Mais M. Dagher estime qu’en huit heures et demie de patrouille, 70 % des appels reçus par un agent concernent la santé mentale, la détresse humaine ou même des tensions entre voisins, énumère le chef. Une tendance non chiffrée, mais ressentie sur le terrain.

« Mais moi, je continue à recevoir des candidatures de gens entraînés à faire de l’intervention armée », explique-t-il. Les aptitudes tactiques, techniques et stratégiques demeurent essentielles. Les corps policiers en auront toujours besoin. Mais en embauchant des profils diversifiés, on pourra travailler en amont avant que la situation de crise survienne.

« Tant et aussi longtemps qu’on est majoritairement réactionnaire, dans 10 ans, on n’aura rien réglé. Il faut être capable d’anticiper les enjeux avec des policiers clés. C’est une solution plus pérenne. »

Goulot d’étranglement

Les policiers sont sans cesse en train d’éteindre des feux. Le volume d’appels liés à la détresse humaine augmente sur le terrain. « Il va falloir des solutions en amont » pour faire face à ce goulot d’étranglement.

Le système de justice ne suit plus. Si l’appareil judiciaire est complètement débordé, je veux être proactif avant que l’acte criminel ait lieu.

Fady Dagher, directeur du Service de police de la Ville de Montréal (SPVM)

Quant à l’épineuse question des effectifs, il manquerait de 400 à 700 postes pour combler les rangs, précise le chef de police.

La police doit-elle prendre la place des travailleurs de rue et des experts en santé mentale ? Pas du tout, nuance Fady Dagher.

Le milieu communautaire a également besoin de plus d’effectifs. Mais même ses interventions sur le terrain sont dangereuses et nécessitent la collaboration de la police. « Un homme en crise à 2 h du matin qui n’a pas pris ses médicaments, on se fait demander d’intervenir pour sécuriser les lieux. Les intervenants appellent la police pour sécuriser les lieux avant de faire leur travail. »

Il ne faut pas sous-estimer le risque des appels et interventions liées à des enjeux de santé mentale. « Même les plus petits appels peuvent revirer rapidement », soutient M. Dagher.

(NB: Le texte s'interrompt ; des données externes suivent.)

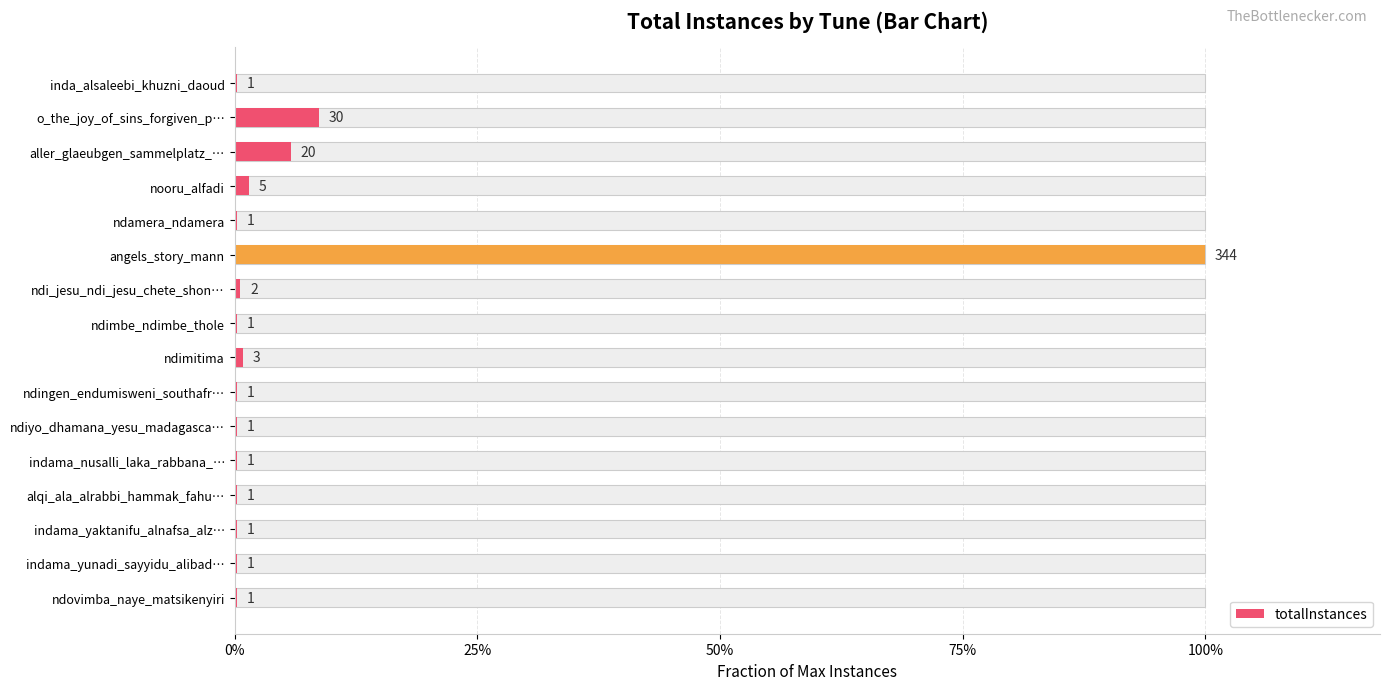

What is the average value?

0.1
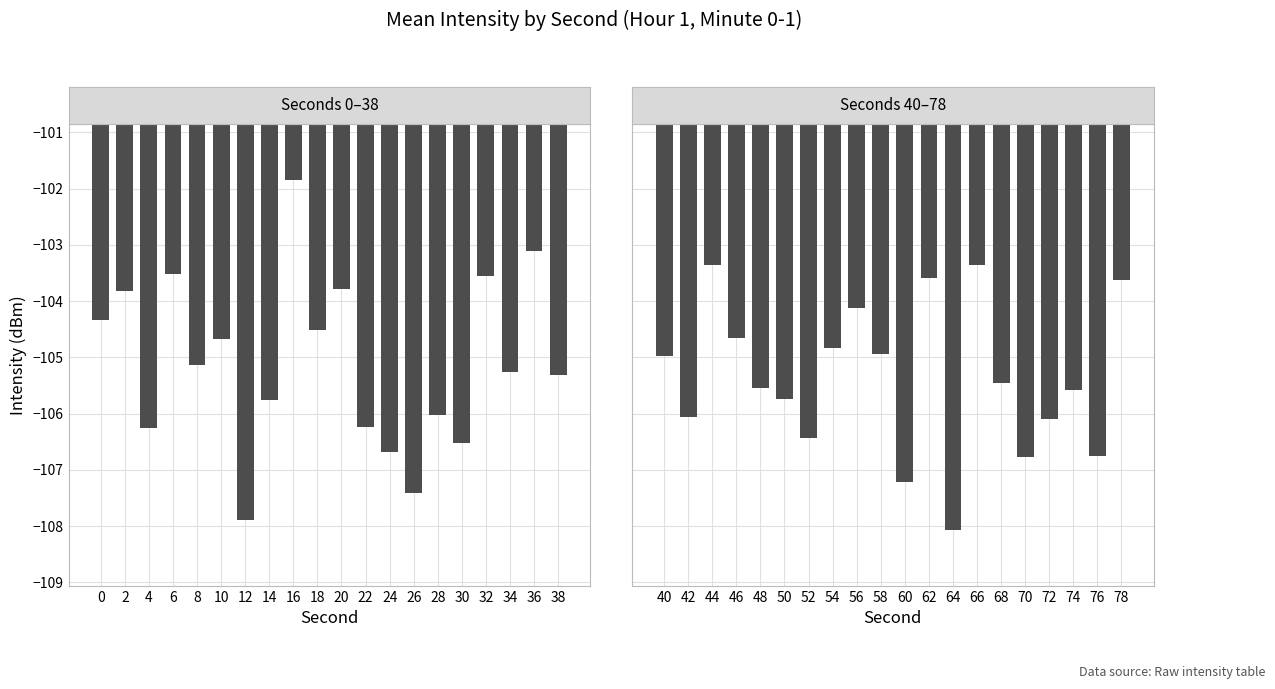

Reading left to right, transcribe all the data shown in this chart.

Mean Intensity (dBm) - First 30 min: -104.3	-103.8	-106.2	-103.5	-105.1	-104.7	-107.9	-105.8	-101.9	-104.5	-103.8	-106.2	-106.7	-107.4	-106.0	-106.5	-103.6	-105.3	-103.1	-105.3
Mean Intensity (dBm) - Second 30 min: -105.0	-106.1	-103.4	-104.6	-105.5	-105.7	-106.4	-104.8	-104.1	-104.9	-107.2	-103.6	-108.1	-103.4	-105.5	-106.8	-106.1	-105.6	-106.8	-103.6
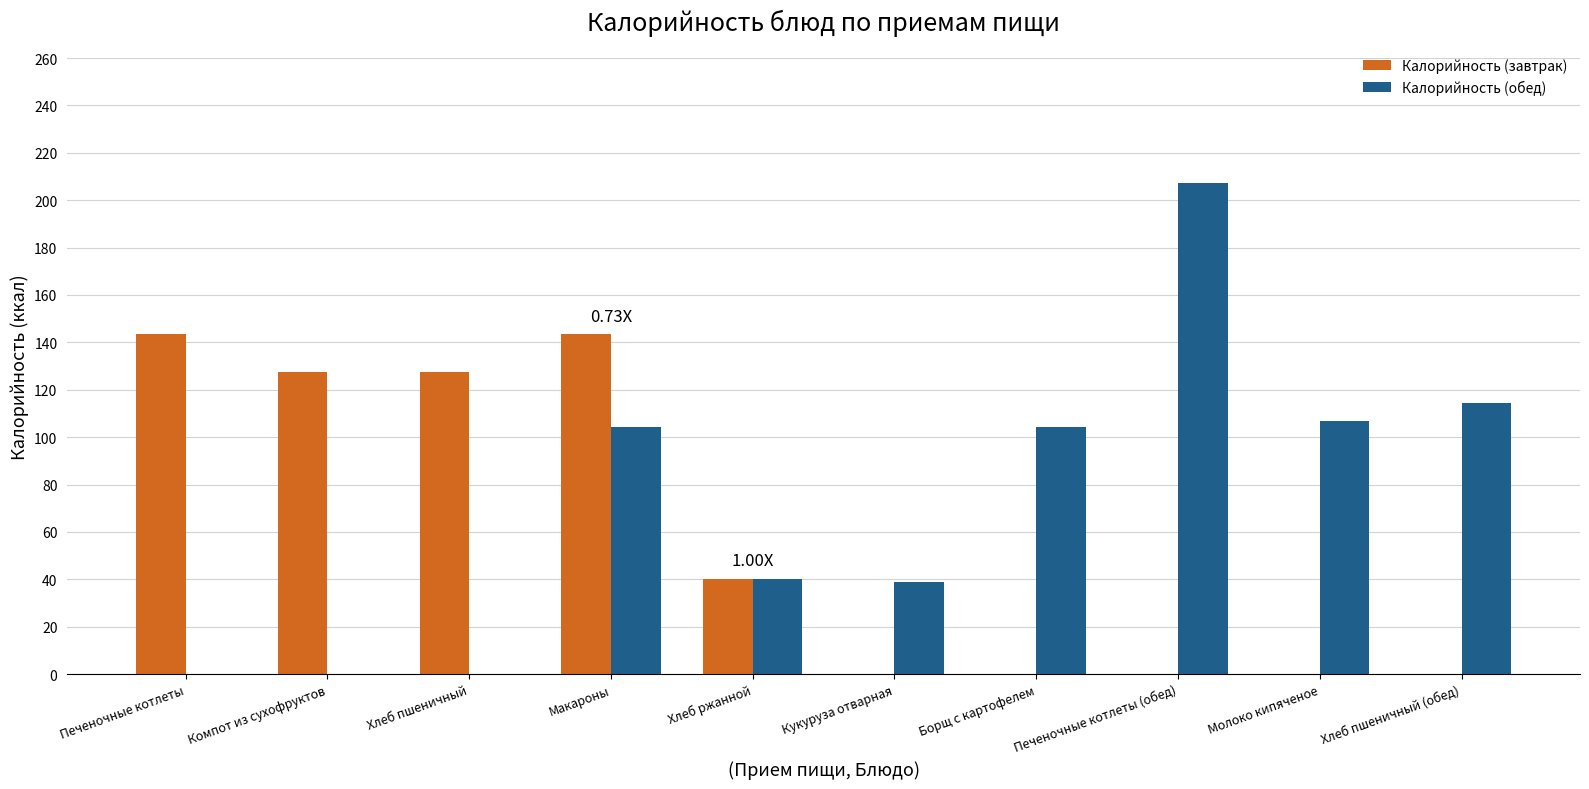

At which category does the chart reach its peak across all series?

Печеночные котлеты (обед)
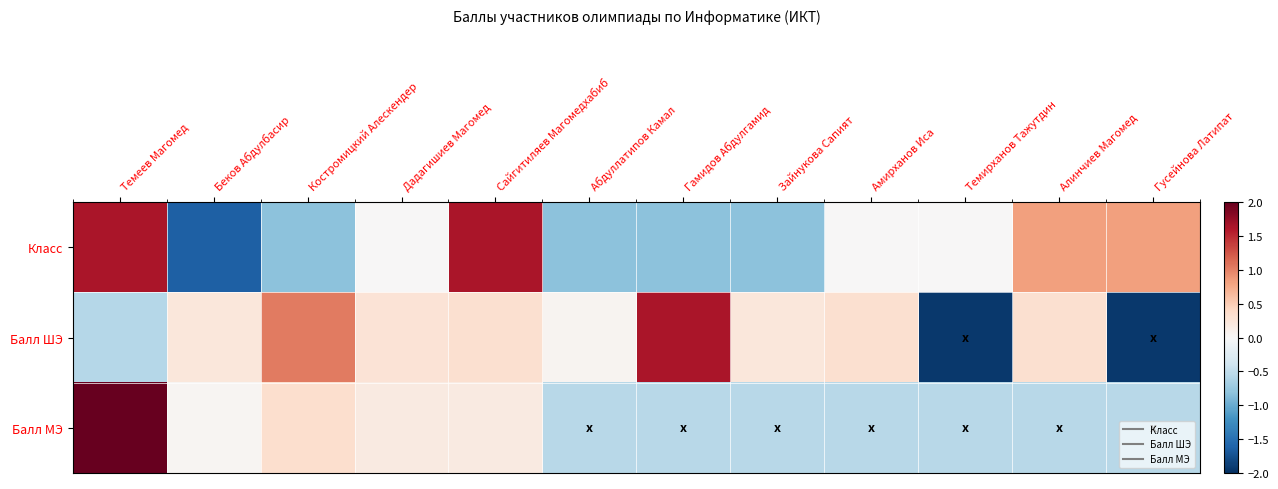

At Гусейнова Латипат, list the series in order from smallest to largest.

Балл ШЭ, Балл МЭ, Класс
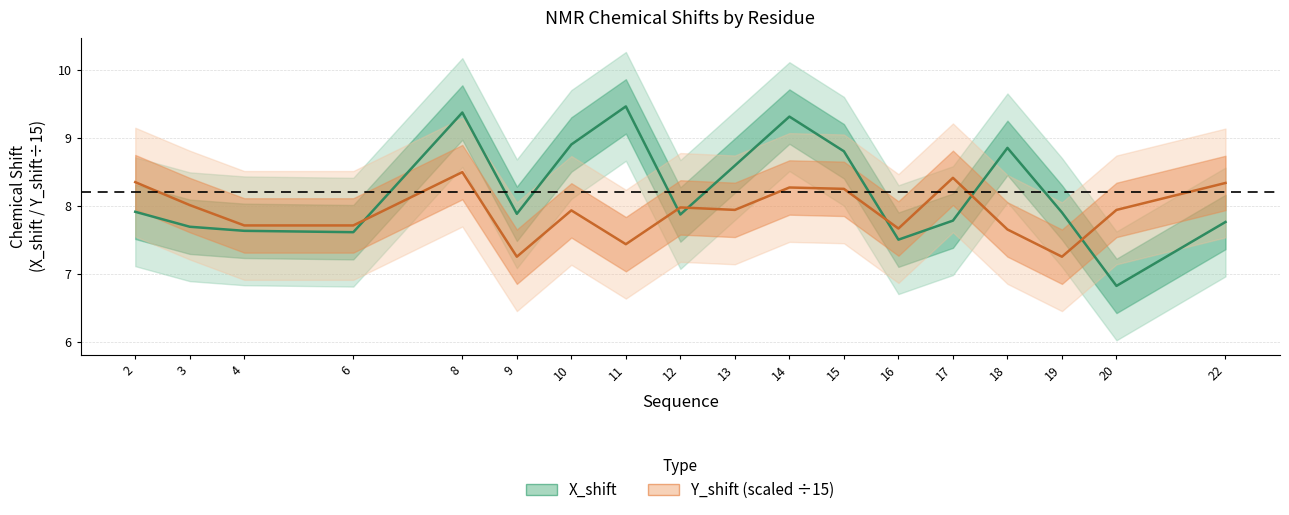

Which series changed the most between 10 and 19?

X_shift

Programme AEC Diversité policière élargi (diversité ou profil social)

Offert à tous les candidats détenant un baccalauréat dans l’un des domaines suivants :

  • Criminologie
  • Sociologie
  • Psychologie
  • Travail social
  • Droit
  • Sécurité et études policières
  • Sciences sociales – régime coopératif (concentration sociologie)

ou

Détenir un diplôme d’études collégiales (DEC) en :

  • Techniques de travail social
  • Techniques d’éducation spécialisée
  • Techniques d’intervention et délinquance

Si un candidat est sélectionné

Les personnes sélectionnées se verront offrir une promesse d’embauche par le SPVM et devront poursuivre les deux formations suivantes :

  • Attestation d’études collégiales (AEC) en techniques policières de 30 semaines. Début de la formation prévue aux sessions automne-hiver 2023-2024.
  • Formation en patrouille-gendarmerie de 15 semaines. Cette formation est offerte à l’École nationale de police du Québec, à Nicolet. Début de la formation prévu en 2024.

Embauche au SPVM prévue à partir de novembre 2024.